Two to three droplets (10 μl each), of the prepared LC droplet dispersion were deposited on each glass slide (hydrophobized or untreated) with a minimum separation of 10 mm between each droplet. The slides were allowed to dry overnight under ambient conditions (22°C, 55% RH). A 10 μl droplet of analyte solution was then gently pipetted on top of the dried droplet array and continuously imaged with manual focus adjustments during video acquisition.
Image Analysis
The colour images of droplets in varied microenvironments were analyzed using MATLAB R2019b to estimate both the intensity values and the mutual ratios between RGB channels. The values of the three channels were defined as the average intensities of the respective channels for each droplet. One-way analysis of variance (ANOVA, α = 0.01) was used to confirm if there was any significant difference for the R/G, R/B, or G/B ratios between droplets treated by different amphiphiles. Error bars represent the standard error of the mean (n > 50 droplets for every sample). Response time was analyzed by selecting a minimum of 20 random droplets in a video and recording the timestamps at which switching began (typically indicated by a blue ‘flash’) to the time when a steady state was reached, the progression of which is illustrated in Figure 3(a).
In Vivo Experiments
Wildtype (AB) zebrafish were grown both in E2 buffer (5 mM NaCl, 0.17 mM KCl, 0.33 mM CaCl2, and 0.33 mM MgSO4) or from days 2-5 post-fertilization (dpf) in a E2 buffer solution containing 0.5 mg·ml-1 soyasaponin extract to induce intestinal inflammation. Zebrafish grown in soyasaponin were then washed with E2 buffer to remove excess saponin. Once they reached age 5 dpf, they were anaesthetized in 3-amino benzoic acid ethyl ester (Tricaine/ethyl 3-aminobenzoate; Sigma Aldrich; 168 μg·ml−1 in Tris pH 7) and embedded in 1% low melting point agarose (UltraPure Agarose, ThermoFisher Scientific) in E2 medium containing a small amount of anaesthetic (168 μg·ml−1 Tricaine). Zebrafish were orally gavaged51 with 4 nl of the CLC mixture using glass capillaries (1.0 OD × 0.78 ID × 100 L mm, Harvard apparatus) by means of a micromanipulator and Eppendorf FemtoJet set-up. Zebrafish were imaged using a Leica DM6 upright microscope and an Olympus polarizing optical microscope equipped with a DT73 colour camera.

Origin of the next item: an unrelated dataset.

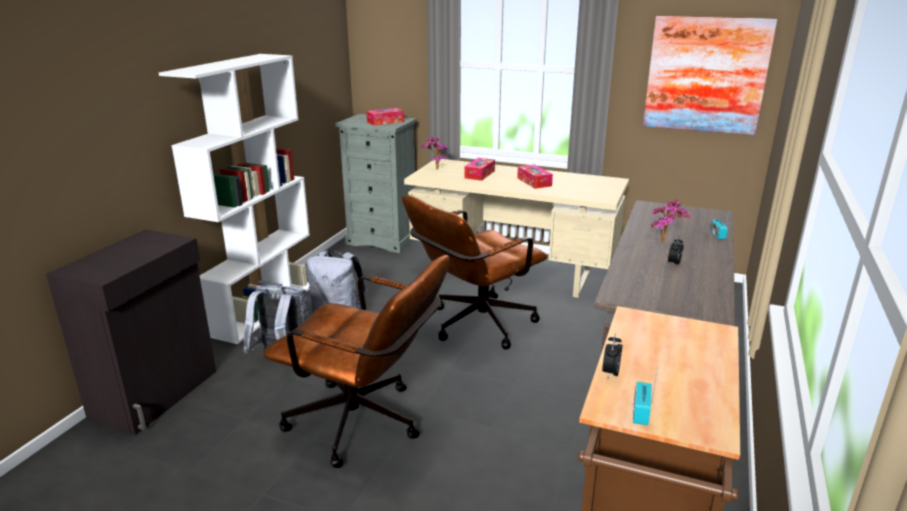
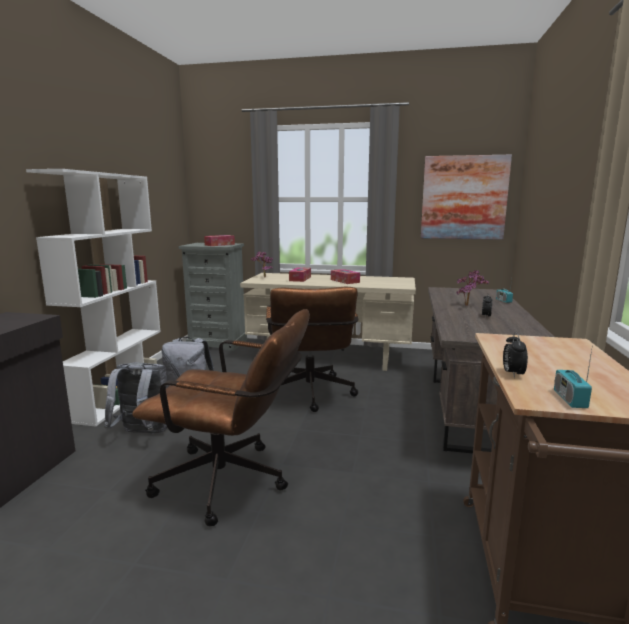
camera: 10 degrees left, 10 degrees down
(474, 326) = (310, 396): brown office chair -> brown office chair turned 45 degrees counterclockwise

Author contributions statement
L.W.H, S.B., and S.D. conceived the experiments; L.W.H., S.B., F.D., and S.D. performed the experiments; L.W.H, C.C., F.D., S.B., and S.D. analyzed the results; and L.W.H., C.C., and S.D. wrote the manuscript with input from the rest of the authors.
Competing Interests
The authors declare no competing interests.
Acknowledgements
We thank Prof. Jan P.F. Lagerwall, Dr. Hakam Agha, Dr. Catherine G. Reyes, and Dr. Shameek Vats from the University of Luxembourg for graciously supplying the cholesteric LC samples used in this study and for useful discussions; the students of the 2021 Advanced Soft Matter Practical Class at WUR (Maarten Dols, Axel Eijffius, Liza Leijten, Marlene Vollmer, and Niels Wensink) for performing some of the preliminary studies associated with this work; Martijn van Galen, Rob de Haas, and Nicolò Alvisi for technical support; and Prof. Oleg Lavrentovich and Dr. Piotr Popov for stimulating discussions. S.D. acknowledges financial support by the Innovation Program Microbiology grant (IPM-3) and by a ENW-KLEIN grant (OCENW.KLEIN.465) from the Dutch Research Council (NWO).